THIS IS A FILM ABOUT SUBTLETY, nuance and patience: A Spanish painter, Antonio Lopez Garcia, stands in a courtyard trying to render light through the leaves of a Quince tree. Ultimately, the artist gives in to failure, compromised by the brevity of seasons, light and life. The artist's painting, like the film, is an effort to capture the world without manipulating it.

Dream of Light is filmed as a documentary. Dialogue is sparse, rambling and understated, blending with the voice of radio news, neighbors and workmen. But all is staged and the Quince tree is central. Even brick layers admire the ripening quince, symbolic of life passing; on a lunch break, they share an over-ripe fruit and speak poetically of marmalade.

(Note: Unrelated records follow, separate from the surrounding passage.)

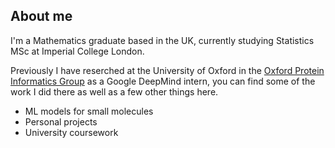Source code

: ## About me

I'm  a Mathematics graduate based in the UK, currently studying Statistics MSc at Imperial College London.

Previously I have reserched at the University of Oxford in the [Oxford Protein Informatics Group](https://opig.stats.ox.ac.uk/) as a Google DeepMind intern, you can find some of the work I did there as well as a few other things here.


- ML models for small molecules
- Personal projects
- University coursework



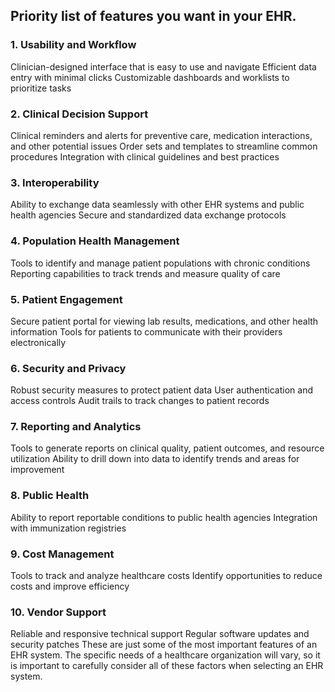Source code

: ##  Priority list of features you want in your EHR.

 
### 1. Usability and Workflow

Clinician-designed interface that is easy to use and navigate
Efficient data entry with minimal clicks
Customizable dashboards and worklists to prioritize tasks

### 2. Clinical Decision Support
Clinical reminders and alerts for preventive care, medication interactions, and other potential issues
Order sets and templates to streamline common procedures
Integration with clinical guidelines and best practices

### 3. Interoperability

Ability to exchange data seamlessly with other EHR systems and public health agencies
Secure and standardized data exchange protocols

### 4. Population Health Management

Tools to identify and manage patient populations with chronic conditions
Reporting capabilities to track trends and measure quality of care

### 5. Patient Engagement

Secure patient portal for viewing lab results, medications, and other health information
Tools for patients to communicate with their providers electronically

### 6. Security and Privacy
Robust security measures to protect patient data
User authentication and access controls
Audit trails to track changes to patient records

### 7. Reporting and Analytics
Tools to generate reports on clinical quality, patient outcomes, and resource utilization
Ability to drill down into data to identify trends and areas for improvement

### 8. Public Health
Ability to report reportable conditions to public health agencies
Integration with immunization registries

### 9. Cost Management
Tools to track and analyze healthcare costs
Identify opportunities to reduce costs and improve efficiency

### 10. Vendor Support
Reliable and responsive technical support
Regular software updates and security patches
These are just some of the most important features of an EHR system. 
The specific needs of a healthcare organization will vary, so it is important
to carefully consider all of these factors when selecting an EHR system.
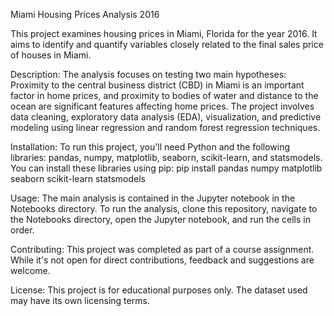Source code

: Miami Housing Prices Analysis 2016

This project examines housing prices in Miami, Florida for the year 2016. It aims to identify and quantify variables closely related to the final sales price of houses in Miami.

Description:
The analysis focuses on testing two main hypotheses: Proximity to the central business district (CBD) in Miami is an important factor in home prices, and proximity to bodies of water and distance to the ocean are significant features affecting home prices. The project involves data cleaning, exploratory data analysis (EDA), visualization, and predictive modeling using linear regression and random forest regression techniques.

Installation:
To run this project, you'll need Python and the following libraries: pandas, numpy, matplotlib, seaborn, scikit-learn, and statsmodels. You can install these libraries using pip: pip install pandas numpy matplotlib seaborn scikit-learn statsmodels

Usage:
The main analysis is contained in the Jupyter notebook in the Notebooks directory. To run the analysis, clone this repository, navigate to the Notebooks directory, open the Jupyter notebook, and run the cells in order.

Contributing:
This project was completed as part of a course assignment. While it's not open for direct contributions, feedback and suggestions are welcome.

License:
This project is for educational purposes only. The dataset used may have its own licensing terms.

Still-life paintings, natures mortes, are all about life and death--blooming flowers, rotting fruit, flies, fish and skulls. Busts and portraiture have their history in death masks. This film reinforces the sense that realism in art is at best a failed effort to put off death by owning a single moment. As the artist paints, his friend sits on a nearby curb and reminisces about being young. "We went to cafes that no longer exist," he says wistfully.

"Do you think you'll finish before the Quinces fall?" another visitor asks. Every sentence carries the theme of time passing.

When the tree begins to droop, the artist talks his friend into holding a leaf in exactly the right place by pushing against the leaf with a stick. The friend holds the stick and he feels silly and says, "It would be funny if it weren't so serious." This sentence speaks for the film as a whole.